According to their findings, consumers with a strong sense of life purpose were more likely to handle this period of isolation better; the study also found that purpose was associated with stronger adherence to COVID-19 safety protocols.  

“In the face of adversity, people with a stronger sense of purpose in life tend to be more resilient because they have a clear sense of goals that motivate actions that are aligned with personal values,” said researcher Yoona Kang, Ph.D. “People with strong purpose may also experience less conflict when making health decisions. We felt that the COVID-19 pandemic was an important context to test whether purpose in life relates to individuals’ willingness to engage in behaviors to protect themselves and others.” 

Having purpose helps combat loneliness

The researchers surveyed over 500 adults during the COVID-19 pandemic to determine what role life purpose played in how consumers handled extended time alone. The group answered questions about their lives pre-pandemic, including their levels of socialization and loneliness, how they were handling lockdown orders alone, their willingness to abide by safety measures, and their overall life purpose. 

The researchers learned that having a strong life purpose was associated with better attitudes about the pandemic and less intense feelings of loneliness. While participants with a strong purpose in life still reported feeling lonely during the pandemic, they also expressed hope that this time in isolation would be worth it and would ultimately be effective. 

Conversely, those with a weaker sense of purpose reported higher levels of loneliness. They were also less willing to follow COVID-19 safety protocols, and they reported greater doubt that these measures would help in the long run. 
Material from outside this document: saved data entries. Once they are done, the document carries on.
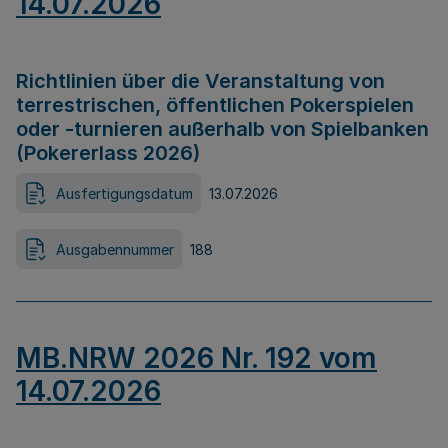
14.07.2026
Richtlinien über die Veranstaltung von
terrestrischen, öffentlichen Pokerspielen
oder -turnieren außerhalb von Spielbanken
(Pokererlass 2026)
Ausfertigungsdatum
13.07.2026
Ausgabennummer
188
MB.NRW 2026 Nr. 192 vom
14.07.2026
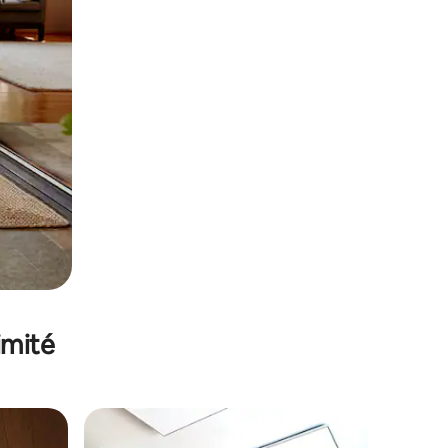
imité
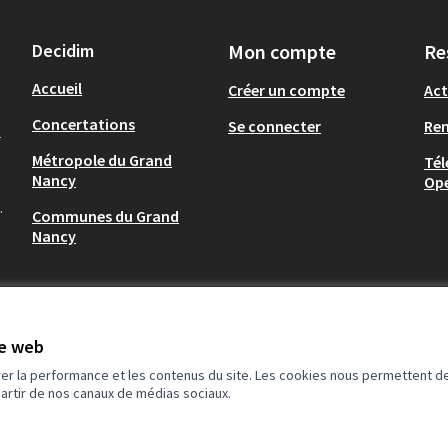
Decidim
Mon compte
Re
Accueil
Créer un compte
Act
Concertations
Se connecter
Re
-
Métropole du Grand
Tél
Nancy
Op
.
Communes du Grand
Nancy
te web
rer la performance et les contenus du site. Les cookies nous permettent de
partir de nos canaux de médias sociaux.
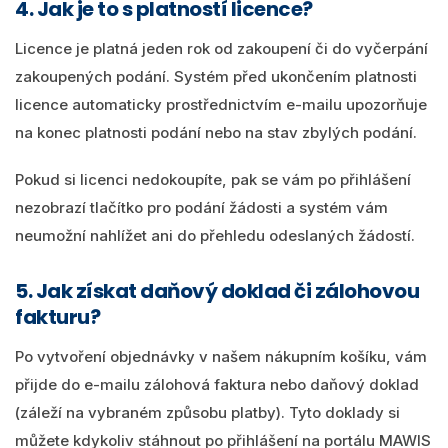
4. Jak je to s platností licence?
Licence je platná jeden rok od zakoupení či do vyčerpání
zakoupených podání. Systém před ukončením platnosti
licence automaticky prostřednictvím e-mailu upozorňuje
na konec platnosti podání nebo na stav zbylých podání.
Pokud si licenci nedokoupíte, pak se vám po přihlášení
nezobrazí tlačítko pro podání žádosti a systém vám
neumožní nahlížet ani do přehledu odeslaných žádostí.
5. Jak získat daňový doklad či zálohovou
fakturu?
Po vytvoření objednávky v našem nákupním košíku, vám
přijde do e-mailu zálohová faktura nebo daňový doklad
(záleží na vybraném způsobu platby). Tyto doklady si
můžete kdykoliv stáhnout po přihlášení na portálu MAWIS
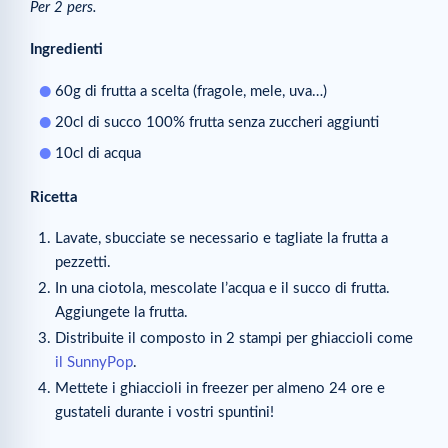
Per 2 pers.
Ingredienti
60g di frutta a scelta (fragole, mele, uva…)
20cl di succo 100% frutta senza zuccheri aggiunti
10cl di acqua
Ricetta
Lavate, sbucciate se necessario e tagliate la frutta a
pezzetti.
In una ciotola, mescolate l’acqua e il succo di frutta.
Aggiungete la frutta.
Distribuite il composto in 2 stampi per ghiaccioli come
il SunnyPop
.
Mettete i ghiaccioli in freezer per almeno 24 ore e
gustateli durante i vostri spuntini!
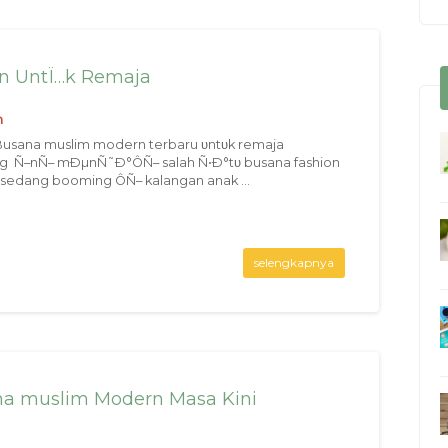
n UntÏ…k Remaja
n
usana muslim modern terbaru υntυk remaja
g Ñ–nÑ– mÐµnÑ˜Ð°ÔÑ– salah Ñ•Ð°tυ busana fashion
sedang booming ÔÑ– kalangan anak ...
selengkapnya
na muslim Modern Masa Kini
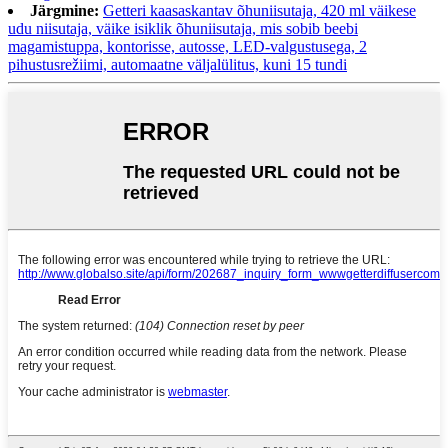
Järgmine:
Getteri kaasaskantav õhuniisutaja, 420 ml väikese
udu niisutaja, väike isiklik õhuniisutaja, mis sobib beebi
magamistuppa, kontorisse, autosse, LED-valgustusega, 2
pihustusrežiimi, automaatne väljalülitus, kuni 15 tundi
“When faced with extreme loneliness and social isolation, like during the COVID-19 pandemic, wanting to connect with other people, despite the health risks, is a natural response,” Dr. Kang said. “And yet, amidst this drastic shift in social life, we found that people with a higher sense of purpose were more likely to engage in prevention behaviors. This is striking because it shows that purpose in life can empower people to make life-saving health decisions that protect their own health and those around them.”